Georgia Tech Designs Low-Power Circuit to Guard Against Side-Channel Sniffing Attacks

Side-channel sniffing is designed to grab encryption keys by measuring the power consumption or electromagnetic radiation emitted by the encryption engine, be it a CPU or other device. Google security researchers warned earlier this year that attacks such as Spectre wouldn’t end, unless chip manufacturers, like as AMD and Intel, changed their CPU architectures. To help protect against side-channel attacks, researchers from Georgia Tech and Intel have designed a circuit that mitigates sniffing by masking the electromagnetic and power emissions.

“Side-sniffing has been a longtime problem in cryptography, and we’ve always known that you could theoretically make the chip do 1,000 redundant jobs to mask the signal, but [previously, that wasn’t] realistic unless you were okay with the battery running out in 15 minutes. That’s where we got interested because as circuit designers we know how to make things last longer.” — Georgia Tech professor Saibal Mukhopadhya

Their circuit functions by introducing random noise into the signal, which scrambles the timing of the outputs. More specifically, the circuit employs an all-digital version of an analog low-dropout voltage regulator to power 128-bit encryption engines in 130nm CMOS using random fast voltage dithering (RFVD). An integrated voltage regulator with bond-wire inductors and an on-chip all-digital clock modulation circuit enable that RFVD.
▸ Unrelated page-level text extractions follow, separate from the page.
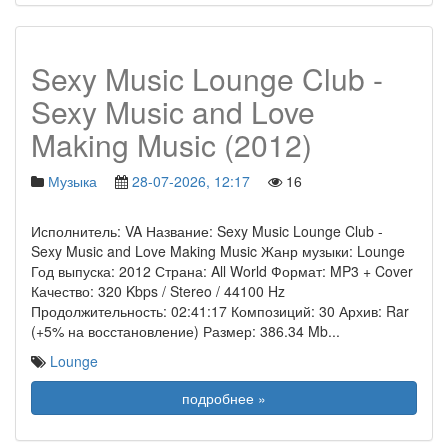
Sexy Music Lounge Club -
Sexy Music and Love
Making Music (2012)
Музыка
28-07-2026, 12:17
16
Исполнитель: VA Название: Sexy Music Lounge Club -
Sexy Music and Love Making Music Жанр музыки: Lounge
Год выпуска: 2012 Страна: All World Формат: MP3 + Cover
Качество: 320 Kbps / Stereo / 44100 Hz
Продолжительность: 02:41:17 Композиций: 30 Архив: Rar
(+5% на восстановление) Размер: 386.34 Mb
...
Lounge
подробнее »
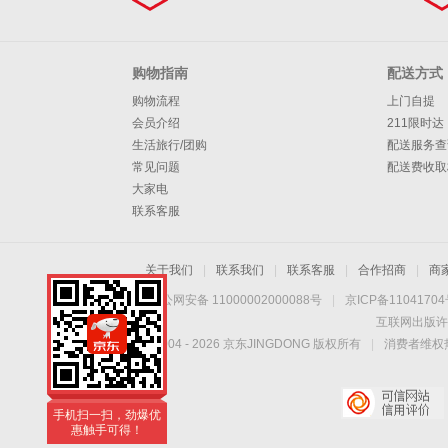
购物指南
配送方式
购物流程
上门自提
会员介绍
211限时达
生活旅行/团购
配送服务查
常见问题
配送费收取
大家电
联系客服
关于我们
|
联系我们
|
联系客服
|
合作招商
|
商
京公网安备 11000002000088号
|
京ICP备1104170
互联网出版许
Copyright © 2004 -
2026
京东JINGDONG 版权所有
|
消费者维权热
手机扫一扫，劲爆优
惠触手可得！
手机扫一扫，劲爆优
惠触手可得！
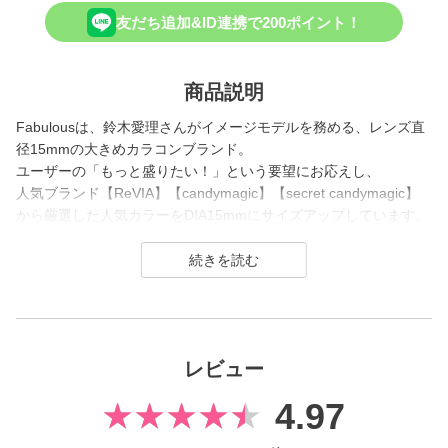
友だち追加&ID連携で200ポイント！
商品説明
Fabulousは、鈴木愛理さんがイメージモデルを務める、レンズ直
径15mmの大きめカラコンブランド。
ユーザーの「もっと盛りたい！」という要望にお応えし、
人気ブランド【ReVIA】【candymagic】【secret candymagic】
から厳選した人気カラーをDIA15mmにサイズアップしています。
これまで1monthのみの展開だったFabulousは、2025年に大幅リ
ニューアル。
パッケージとロゴを一新し、さらに待望の Fabulous 1day が新登
場しました。
1dayシリーズの着色直径は全カラー共通で国内最大※の14.8m
レビュー
m。
レンズサイズだけでなく着色直径の大きさにもこだわり、圧倒的
4.97
な盛れ感を叶えます。
定番のデカ目レンズや、今っぽいちゅるんと可愛く魅せるレン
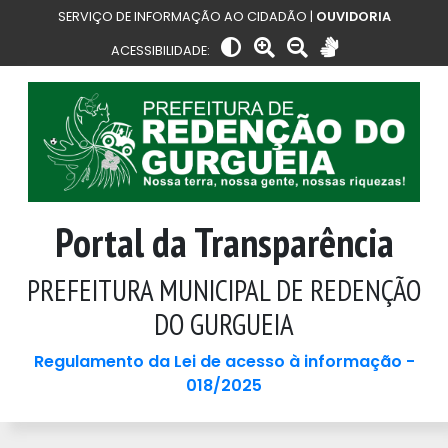
SERVIÇO DE INFORMAÇÃO AO CIDADÃO |
OUVIDORIA
ACESSIBILIDADE:
Portal da Transparência
PREFEITURA MUNICIPAL DE REDENÇÃO
DO GURGUEIA
Regulamento da Lei de acesso à informação -
018/2025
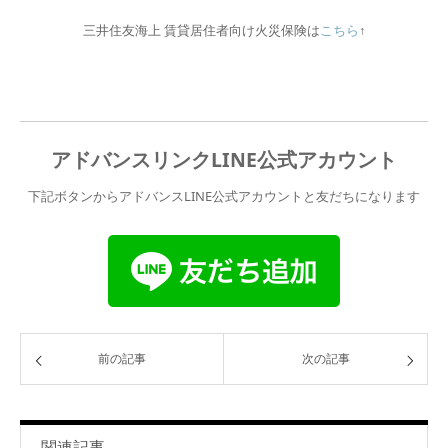
三井住友海上 賃貸居住者向け火災保険は
こちら
↑
アドバンスリンクLINE公式アカウント
下記ボタンからアドバンスLINE公式アカウントと友だちになります
前の記事
次の記事
関連記事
According to the researchers, the circuit isn’t 100% effective at guarding against attacks, but it would take hackers 3,579 times as long to breach the platform over a standard circuit, which can be circumvented in a matter of minutes or seconds. What’s more, the circuit has a performance overhead of just 10%, and while that may not seem that great, it’s reportedly better than previous side-channel attack mitigations.